Innocent Skittles Snack Turns into Cannabis Ordeal for North Carolina Family as Six-Year-Old Consumes 13 Times the Adult Dose

Child’s Near Miss with Cannabis Edible: A Parental Oversight Turns Innocent Snacking into a Health Crisis

In a harrowing incident in North Carolina, a six-year-old boy narrowly escaped serious harm after mistakenly ingesting a cannabis edible that his parents had wrongly identified as freeze-dried Skittles.

Catherine Buttereit, 45, unknowingly purchased THC-laced candy, sparking a series of events that led to the child’s hospitalization.

Unaware Consumption of THC-Laced Candy

During a lunch outing in Charlotte, Buttereit’s son, enticed by what he believed were freeze-dried Skittles, indulged in the colorful treats.

Unbeknownst to the family, the candy was infused with Delta 9, a legal form of THC, the psychoactive compound in cannabis known for inducing a ‘high.’

The unsuspecting family, including other children, joined in sampling the candy.

Health Crisis Unfolds: Recognizing the Error

As the boy consumed nearly 40 pieces of the THC-laced candy, alarming symptoms began to manifest. Describing his discomfort, Buttereit recalled her son complaining of a wobbly mind and exhibiting an unusual smirk.

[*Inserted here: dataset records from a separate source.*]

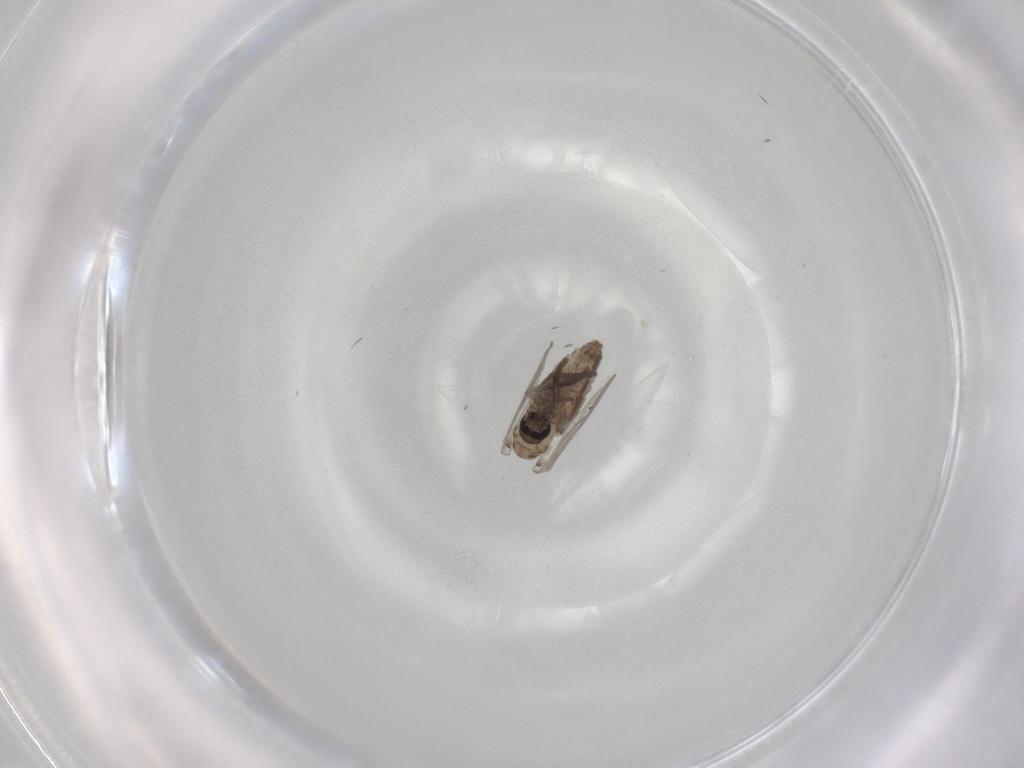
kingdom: Animalia
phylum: Arthropoda
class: Insecta
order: Diptera
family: Psychodidae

It was only upon closer inspection of the candy’s label that they realized the THC content.

Terrifying Moments in the Emergency Room

Realizing the severity of the situation, Buttereit rushed her son to the hospital, where he spent six hours in excruciating pain, having ingested a dose 13 times higher than the standard adult dosage.

The child eventually fell into a 17-hour sleep, waking up free from symptoms.

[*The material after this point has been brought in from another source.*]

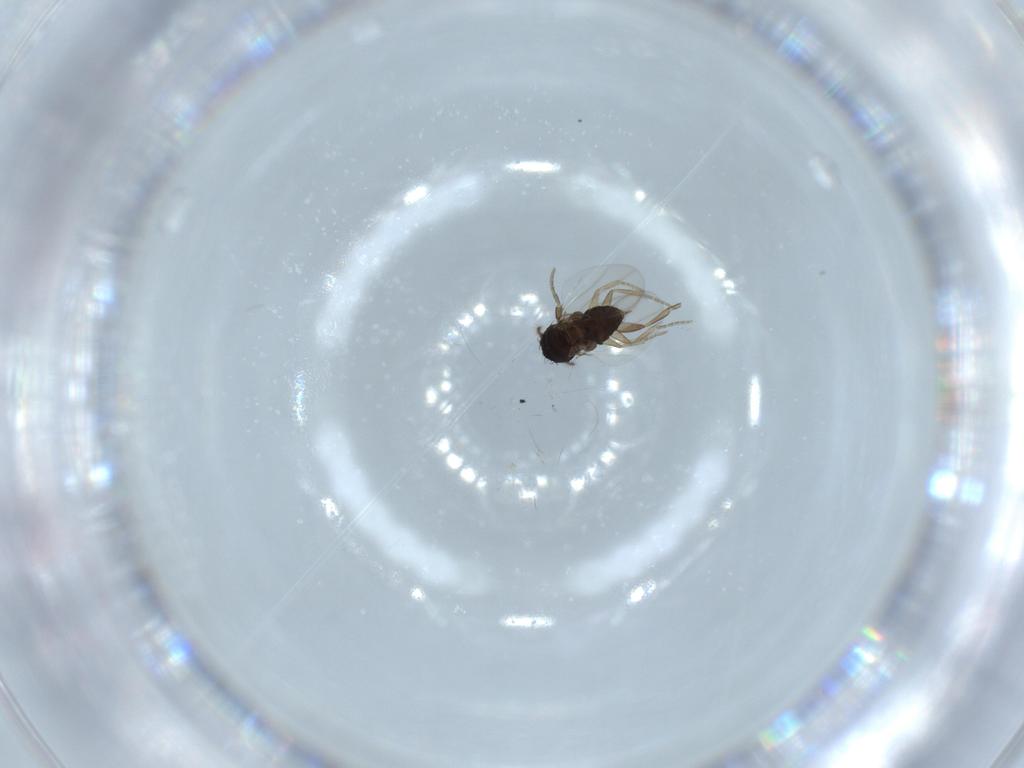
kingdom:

Product Identification and Age Restrictions

Buttereit expressed concern over the product’s labeling, highlighting that while there was a suggested age of 21+, the warning was small, and stores in North Carolina were not mandated to enforce age restrictions on such products.

She emphasized the need for caution among parents and urged for increased awareness.

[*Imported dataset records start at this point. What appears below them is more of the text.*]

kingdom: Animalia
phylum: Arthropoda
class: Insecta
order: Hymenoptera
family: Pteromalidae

Retailer’s Response: Improved Signage and Safety Measures

The Common Market restaurant, where Buttereit purchased the candy, has since improved signage around such products as a precaution.

The establishment acknowledged that the usual policy involves keeping these products behind the counter or in a case.

Growing Concerns and Warnings

This incident adds to growing concerns about unintentional cannabis exposures in young children, with data showing an increase in cases.

Researchers emphasize the need for heightened vigilance among parents, as these exposures can lead to significant toxicity and hospitalizations.

Health Risks and Irreversible Consequences

Dr. Beth Ebel of the University of Washington highlighted the risks of high-potency cannabis products, linking them to irreversible health consequences such as schizophrenia and psychotic breaks.

As recreational cannabis use becomes legal in more states, the risks associated with accidental exposures to children are escalating.